Source: Deep Learning on Medium
Distributed Vector Representation : Simplified
Arguably the most essential feature representation method in Machine Learning
Let’s play a simple game. We have 3 “people” with us — Micheal, Lucy and Gab. We wanna know which person’s playlist matches the most with Lucy, is it Micheal or Gab?? Let me give you some hints. Lucy loves classic rock, and so does Gab but Micheal is not a fan. Lucy prefers instrumental versions and Micheal is also the same, but Gab does not fancy them at all. Lucy does not like Pop, Micheal outright hates it but Gab is definitely a Pop fanatic!!
Was this representation of the information helpful? Can you conclusively say whose playlist matches more with Lucy? Lucy and Micheal have common interest in 2 different song genres while Lucy and Gab share only one common song genre. But can you be sure that the one genre Lucy and Gab share will not outweigh the other two? (I mean comeon .. it’s classic rock!!!)
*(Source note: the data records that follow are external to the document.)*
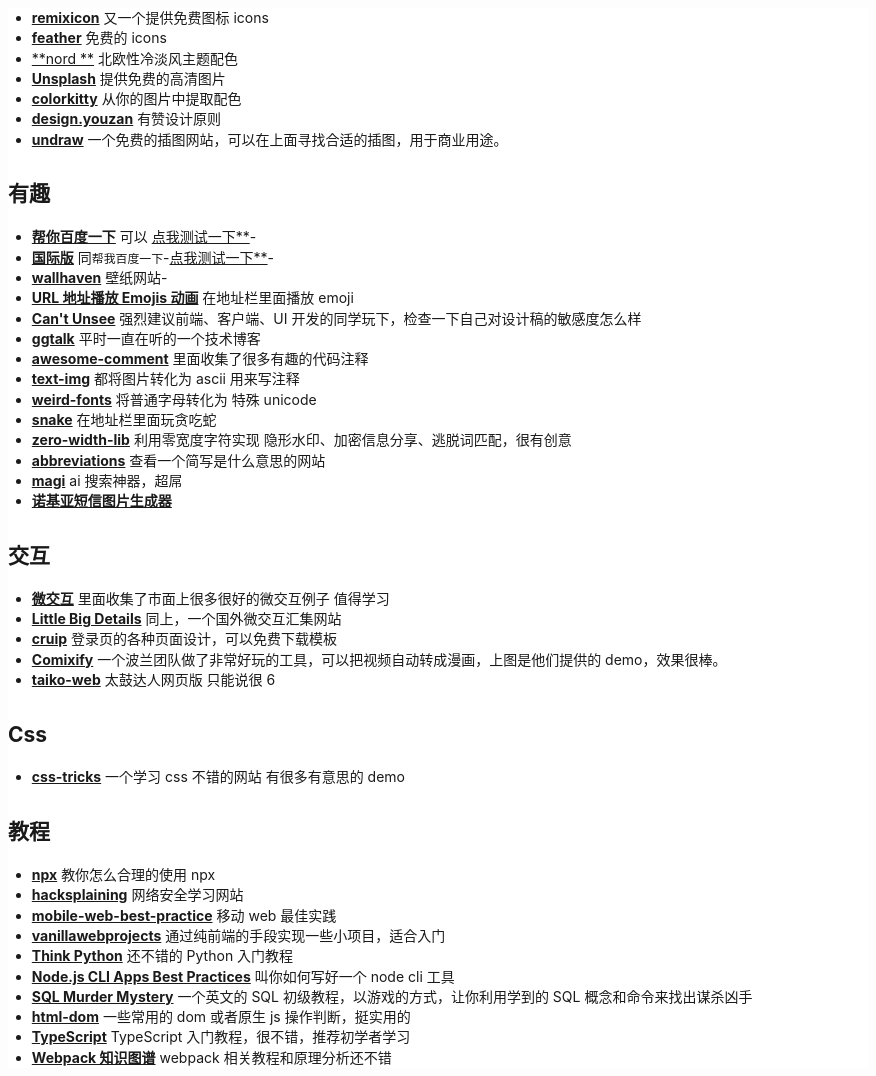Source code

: - [**remixicon**](https://remixicon.com/) 又一个提供免费图标 icons
- [**feather**](https://github.com/feathericons/feather) 免费的 icons
- [**nord **](https://github.com/arcticicestudio/nord) 北欧性冷淡风主题配色
- [**Unsplash**](https://unsplash.com/) 提供免费的高清图片
- [**colorkitty**](https://colorkitty.com/) 从你的图片中提取配色
- [**design.youzan**](design.youzan.com) 有赞设计原则
- [**undraw**](https://undraw.co/illustrations) 一个免费的插图网站，可以在上面寻找合适的插图，用于商业用途。

## 有趣

- [**帮你百度一下**](http://www.baidu-x.com/) 可以 [点我测试一下\*\*](http://www.baidu-x.com/?q=%E5%92%8C%E8%B0%90%E6%9C%89%E7%88%B1%E5%AF%8C%E5%BC%BA)-
- [**国际版**](http://lmgtfy.com/) 同`帮我百度一下`-[点我测试一下\*\*](http://lmgtfy.com/?q=a)-
- [**wallhaven**](https://alpha.wallhaven.cc/) 壁纸网站-
- [**URL 地址播放 Emojis 动画**](http://matthewrayfield.com/articles/animating-urls-with-javascript-and-emojis/#%F0%9F%8C%96) 在地址栏里面播放 emoji
- [**Can't Unsee**](https://cantunsee.space/) 强烈建议前端、客户端、UI 开发的同学玩下，检查一下自己对设计稿的敏感度怎么样
- [**ggtalk**](https://talk.swift.gg/) 平时一直在听的一个技术博客
- [**awesome-comment**](https://github.com/Blankj/awesome-comment) 里面收集了很多有趣的代码注释
- [**text-img**](https://www.text-image.com/index.html) 都将图片转化为 ascii 用来写注释
- [**weird-fonts**](https://github.com/beizhedenglong/weird-fonts) 将普通字母转化为 特殊 unicode
- [**snake**](https://github.com/epidemian/snake) 在地址栏里面玩贪吃蛇
- [**zero-width-lib**](https://github.com/yuanfux/zero-width-lib) 利用零宽度字符实现 隐形水印、加密信息分享、逃脱词匹配，很有创意
- [**abbreviations**](https://www.abbreviations.com/) 查看一个简写是什么意思的网站
- [**magi**](https://magi.com/) ai 搜索神器，超屌
- [**诺基亚短信图片生成器**](https://zzkia.noddl.me:8020/)

## 交互

- [**微交互**](http://aliscued.lofter.com/) 里面收集了市面上很多很好的微交互例子 值得学习
- [**Little Big Details**](http://littlebigdetails.com/) 同上，一个国外微交互汇集网站
- [**cruip**](https://cruip.com/) 登录页的各种页面设计，可以免费下载模板
- [**Comixify**](https://comixify.ii.pw.edu.pl/) 一个波兰团队做了非常好玩的工具，可以把视频自动转成漫画，上图是他们提供的 demo，效果很棒。
- [**taiko-web**](https://github.com/bui/taiko-web) 太鼓达人网页版 只能说很 6

## Css

- [**css-tricks**](https://css-tricks.com/) 一个学习 css 不错的网站 有很多有意思的 demo

## 教程

- [**npx**](https://egghead.io/courses/execute-npm-package-binaries-with-the-npx-package-runner) 教你怎么合理的使用 npx
- [**hacksplaining**](https://www.hacksplaining.com/lessons) 网络安全学习网站
- [**mobile-web-best-practice**](https://github.com/mcuking/mobile-web-best-practice) 移动 web 最佳实践
- [**vanillawebprojects**](https://github.com/bradtraversy/vanillawebprojects) 通过纯前端的手段实现一些小项目，适合入门
- [**Think Python**](https://codingpy.com/books/thinkpython2/index.html) 还不错的 Python 入门教程
- [**Node.js CLI Apps Best Practices**](https://github.com/lirantal/nodejs-cli-apps-best-practices) 叫你如何写好一个 node cli 工具
- [**SQL Murder Mystery**](https://mystery.knightlab.com/walkthrough.html) 一个英文的 SQL 初级教程，以游戏的方式，让你利用学到的 SQL 概念和命令来找出谋杀凶手
- [**html-dom**](https://github.com/phuoc-ng/html-dom) 一些常用的 dom 或者原生 js 操作判断，挺实用的
- [**TypeScript**](https://ts.xcatliu.com/) TypeScript 入门教程，很不错，推荐初学者学习
- [**Webpack 知识图谱**](https://tsejx.github.io/webpack-guidebook/) webpack 相关教程和原理分析还不错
What if I told you that I have some magic formula with which I can represent their music interests as one single value? Lucy can be represented as -0.1, Gab can be represented as -0.3 and Micheal can be represented as 0.7. That certainly makes the job easier because if you trust the formula, I think it is clear that Lucy’s playlist will match the most with Gab. But how did I come up with the formula? Let’s take it from the top…
What is Distributed Representation?
Distributed Representation refers to feature creation, in which the features may or may not have any obvious relations to the original input but they have comparative value i.e. similar inputs have similar features. Converting inputs to numerical representation (or features) is the first step to any Machine Learning algorithm in every domain.
Why is non-distributed representation not enough?
Non-distributed representation (also called one-hot vector representation) adds a new vector dimension for every new input possibility. Obviously, the more number of unique possible inputs, the longer the feature vector will be. This kind of representation has 2 major flaws,
- Distance or ‘similarity’ between any 2 feature vectors is the same. In other words, this representation holds no information about how the inputs relate to each other i.e. no comparative value.
- Since every dimension of the vector represents a unique input, this representation is incapable of handling unseen or unknown inputs.
For example, what if we encounter a new input, circle, to the representation above. If we use non-distributed representation (left), we don’t have a way of representing the circle, but if we use distributed representation (right), we can represent circle as vertical, horizontal and ellipse. This representation also helps our model understand that a circle is more like an ellipse than a rectangle.
How do I create distributed vector representation?
There is no one way of creating distributed vector representation. You can create features that have logical relation to the domain and represent your inputs accordingly, as done in the rectangle/ellipse example above (although this process requires domain expertise). Or you can use the more successful approach, which is using Deep Learning to create feature representation that cannot be directly explained, but hold the comparative value required (like I did in the playlist example at the start of the post).
For creating Deep Learning based Distributed Vector representation, one needs to first create a logical feature representation (which is actually non-distributed representation in most cases) and then pass it through a ‘transformation matrix’ (also sometimes known as embedding matrix) to get the distributed vector representation. This part of the model is usually attached at the start of the complete pipeline to learn the representation.
There are numerous examples of Vector representation that has helped ML pipelines, like Word2Vec, Gene2Vec, Prot2Vec, Node2Vec, Doc2Vec, Tweet2Vec, Emoji2Vec etc. The list is enormous, although a major portion of it is present in this repo.
Why does the vector length matter?
It all seems so easy now. Why waste so much space, let’s just learn to represent everything into one single numerical value right? Nope!! Let me walk you through it.
What if we need to represent 3 inputs that are equally similar to each other (like a triangle)? Can we represent them with a single dimension vector? No!! Why? Because a triangle is 2-dimensional, duh!! Now, what if I need to represent 4 inputs that are equally similar (like a pyramid)? You know the drill..
Every time we increase the feature dimension, the sparsity of our feature representation increases exponentially. Distributed Vector representation using Deep Learning is rooted in the fact that we provide approximate (not necessarily exact) distributed representation that has comparative values. So, the size of feature dimension needs to be chosen wisely such that it can provide an accurate enough representation of the inputs provided without causing extreme sparsity in the feature space.
Distributed Vector Representation as a core idea is extremely popular and is widely used across various domains. Multiple methods of numerical feature representation have been proposed across a variety of problem statements. I believe that the core idea of such a representation is always going to be essential to any Machine Learning problem (even if the exact methods evolve significantly).